- Work instruction: Given the entries below, would you transcribe exactly the lines starting at the one with "Sistema de gestión de planes de formación" and ending at the one with "wirkungsvoll: Bürgerinnen und Bürger sollen", both kept, pictures omitted, nothing extra?

- Data:
------------------------------

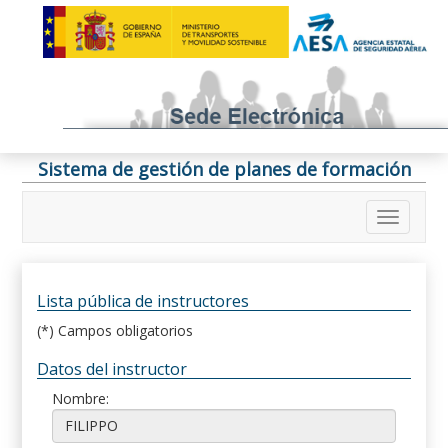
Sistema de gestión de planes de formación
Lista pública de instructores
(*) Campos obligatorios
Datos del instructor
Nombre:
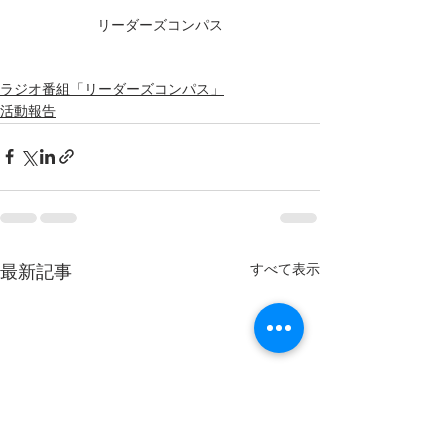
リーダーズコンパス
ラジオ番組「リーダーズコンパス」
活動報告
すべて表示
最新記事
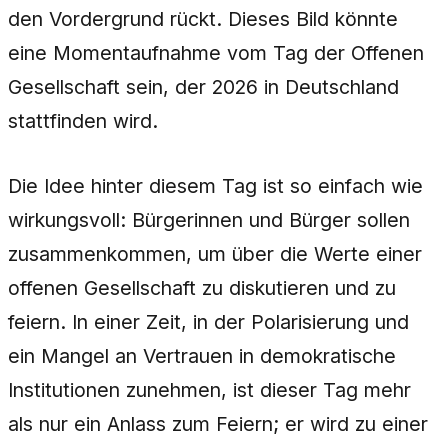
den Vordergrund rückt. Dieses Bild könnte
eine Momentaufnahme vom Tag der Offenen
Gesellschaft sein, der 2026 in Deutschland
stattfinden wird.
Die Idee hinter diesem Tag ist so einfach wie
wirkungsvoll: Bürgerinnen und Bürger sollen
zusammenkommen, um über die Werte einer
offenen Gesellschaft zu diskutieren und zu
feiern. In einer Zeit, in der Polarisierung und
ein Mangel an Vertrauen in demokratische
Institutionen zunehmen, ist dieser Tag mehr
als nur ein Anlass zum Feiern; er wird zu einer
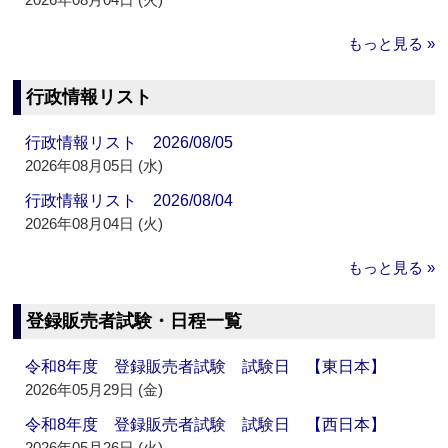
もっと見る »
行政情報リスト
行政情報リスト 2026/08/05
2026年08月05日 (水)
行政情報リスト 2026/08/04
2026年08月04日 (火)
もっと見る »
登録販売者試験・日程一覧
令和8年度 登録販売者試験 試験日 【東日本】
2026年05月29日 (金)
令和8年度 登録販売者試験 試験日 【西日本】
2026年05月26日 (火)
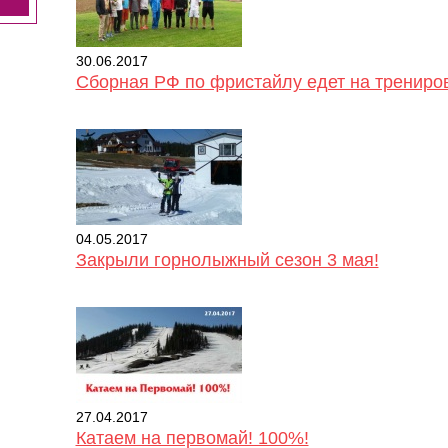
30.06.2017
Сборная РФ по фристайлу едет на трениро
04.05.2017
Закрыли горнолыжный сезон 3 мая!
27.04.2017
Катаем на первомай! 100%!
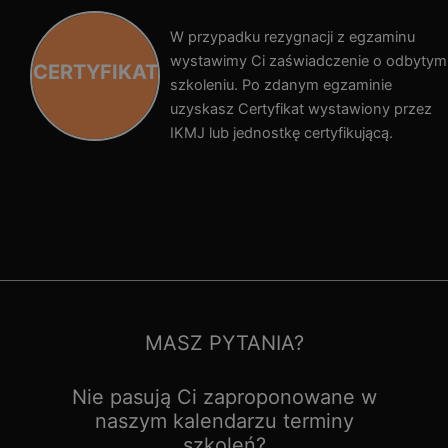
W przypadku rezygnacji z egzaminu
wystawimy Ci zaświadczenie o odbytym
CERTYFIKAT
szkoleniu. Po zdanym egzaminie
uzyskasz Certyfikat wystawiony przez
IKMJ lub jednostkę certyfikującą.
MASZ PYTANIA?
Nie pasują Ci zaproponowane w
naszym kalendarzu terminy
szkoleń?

------------------------------

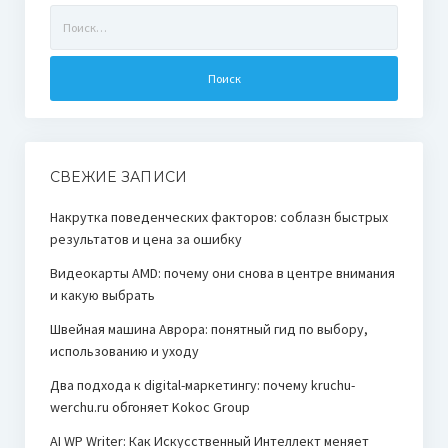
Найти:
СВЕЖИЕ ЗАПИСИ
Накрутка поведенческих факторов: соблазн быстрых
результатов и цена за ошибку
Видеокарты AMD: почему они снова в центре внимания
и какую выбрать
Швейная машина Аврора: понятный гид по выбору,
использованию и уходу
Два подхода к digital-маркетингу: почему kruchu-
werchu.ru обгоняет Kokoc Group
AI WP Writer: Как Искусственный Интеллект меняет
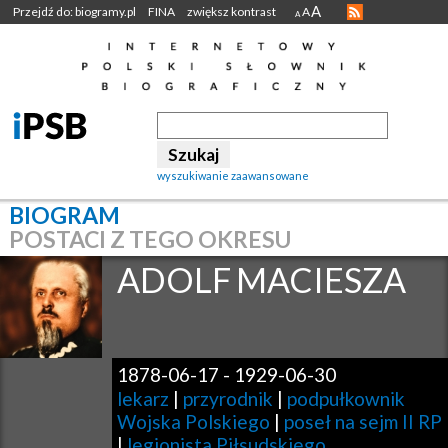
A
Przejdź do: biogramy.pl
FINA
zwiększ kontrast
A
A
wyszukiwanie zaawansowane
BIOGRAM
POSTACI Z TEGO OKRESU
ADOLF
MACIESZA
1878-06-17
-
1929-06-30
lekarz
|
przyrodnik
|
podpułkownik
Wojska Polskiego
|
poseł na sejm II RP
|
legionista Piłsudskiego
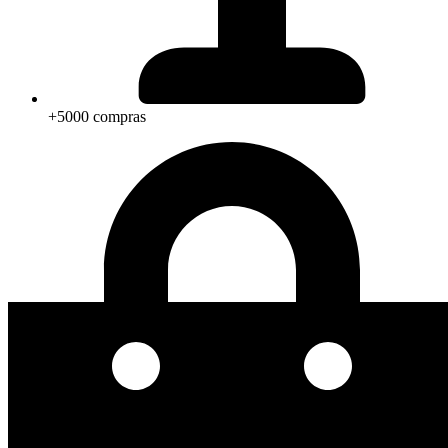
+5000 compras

------------------------------

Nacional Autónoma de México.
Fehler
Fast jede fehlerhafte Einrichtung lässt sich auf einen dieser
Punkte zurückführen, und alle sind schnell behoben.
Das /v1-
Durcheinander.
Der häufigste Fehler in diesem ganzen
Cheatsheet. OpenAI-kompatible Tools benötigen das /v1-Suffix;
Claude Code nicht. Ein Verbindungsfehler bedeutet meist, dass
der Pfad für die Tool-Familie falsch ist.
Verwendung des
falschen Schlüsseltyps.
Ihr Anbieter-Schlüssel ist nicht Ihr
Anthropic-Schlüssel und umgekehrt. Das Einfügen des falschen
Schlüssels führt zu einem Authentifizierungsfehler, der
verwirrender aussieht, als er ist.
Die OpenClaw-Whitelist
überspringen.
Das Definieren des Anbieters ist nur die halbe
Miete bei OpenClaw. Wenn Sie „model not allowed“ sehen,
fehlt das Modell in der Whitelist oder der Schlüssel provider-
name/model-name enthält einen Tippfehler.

------------------------------

- The completed task:
Sistema de gestión de planes de formación
Lista pública de instructores
(*) Campos obligatorios
Datos del instructor
Nombre:
リーダーズコンパス
ラジオ番組「リーダーズコンパス」
活動報告
すべて表示
最新記事
den Vordergrund rückt. Dieses Bild könnte
eine Momentaufnahme vom Tag der Offenen
Gesellschaft sein, der 2026 in Deutschland
stattfinden wird.
Die Idee hinter diesem Tag ist so einfach wie
wirkungsvoll: Bürgerinnen und Bürger sollen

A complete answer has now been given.